Hike somewhere new. Wanna touch strange moss and see different rocks!

Weave a wall hanging. I miss weaving. It's a very slow, very old, very soulful art form.

O Column

Rewatch The Lord of the Rings and The Hobbit trilogies. An important step to healing is revisiting the things you loved before life became painful and overly complicated. My poster and wall calendar and daily calendar and Burger King goblets and gem show inscribed band and fan dictionary and other accoutrements demand justice. Also, I've never watched the extended versions.
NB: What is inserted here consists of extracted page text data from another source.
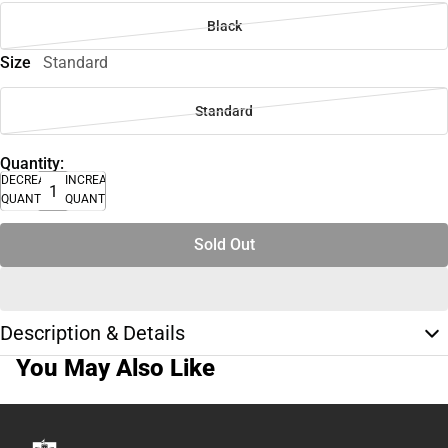
Black
Size
Standard
Standard
Quantity:
DECREASE
INCREASE
QUANTITY
QUANTITY
Sold Out
Description & Details
You May Also Like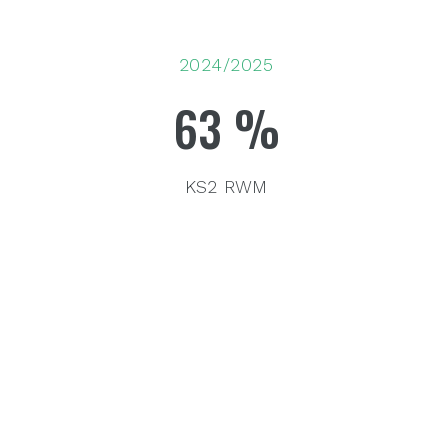
2024/2025
63
%
KS2 RWM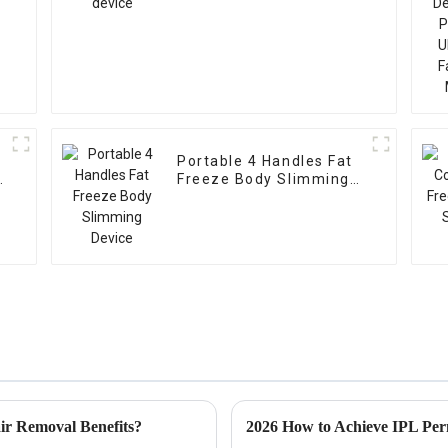
Portable 4 Handles Fat
g
Freeze Body Slimming
Device
r Removal Benefits?
2026 How to Achieve IPL Per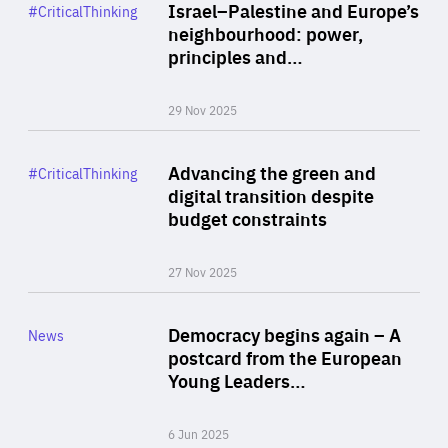
Category
Israel–Palestine and Europe’s
#CriticalThinking
Author
neighbourhood: power,
By Liel Maghen
principles and…
29 Nov 2025
Rea
Category
Advancing the green and
#CriticalThinking
Author
digital transition despite
By Philipp Heimberger
budget constraints
27 Nov 2025
Rea
Category
Democracy begins again – A
News
Area
postcard from the European
of
Young Leaders…
Expertise
6 Jun 2025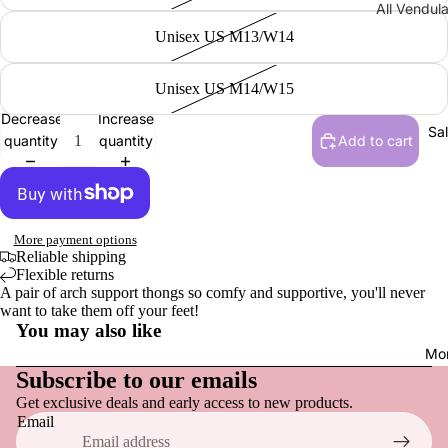
All Vendul
Men
Wraps, S
Collections
Unisex US M13/W14
Gloves
Sandals,
New | Ve
& Slides
London
Unisex US M14/W15
Men
Loafers &
Shakespe
Decrease
Increase
Tops
Everyday
Sa
Twelfth N
quantity
quantity
Add to cart
Hats
Sneakers
NEW | Bo
Socks
Active F
Boulevar
Dress Sh
NEW | Th
More payment options
Vendula H
Reliable shipping
Boots
Flexible returns
NEW | Th
Slippers
A pair of arch support thongs so comfy and supportive, you'll never
want to take them off your feet!
Sewing S
You may also like
Raspberr
Shoe Acce
Refund policy
Mo
Edition
Privacy policy
Subscribe to our emails
Shoe Car
NEW | Th
Get exclusive deals and early access to new products.
Terms of service
Inner Sol
Clover In
Email
Shipping policy
Shoelace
Go birding. Another easy win, hopefully, but an important activity nonetheless. It mostly looks like cussing at trees in the woods and using the Merlin app for sound identification because I'm bad at finding birds with my eyes and don't believe in disturbing them too much just to say that I saw them.

Play a board game. Again, I struggle to hang out with people. And my sister who loves board games gave me Wingspan for Christmas.

Design a brand. Because I don't want to be a marketing generalist forever and just want to do world-building for cool people and companies without their bottom lines becoming my direct responsibility from a inbound execution standpoint.

Make a new friend. I don't people well, as stated ad nauseam, which is growing concerning as I continue to age. Even if I lived in a chicken-footed house in the woods at 300 years old, I would still need some network of support.

I don't think any of these are too much too ask! And are hopefully pleasant and low-pressure enough to keep me from going off the rails in pursuit of a bingo. I have settled on a treat if I get five in a row (macro lens for better bug pics), which is hopefully not so tempting that I just up and burn beaucoup dollars on it undeservedly, just to spite myself.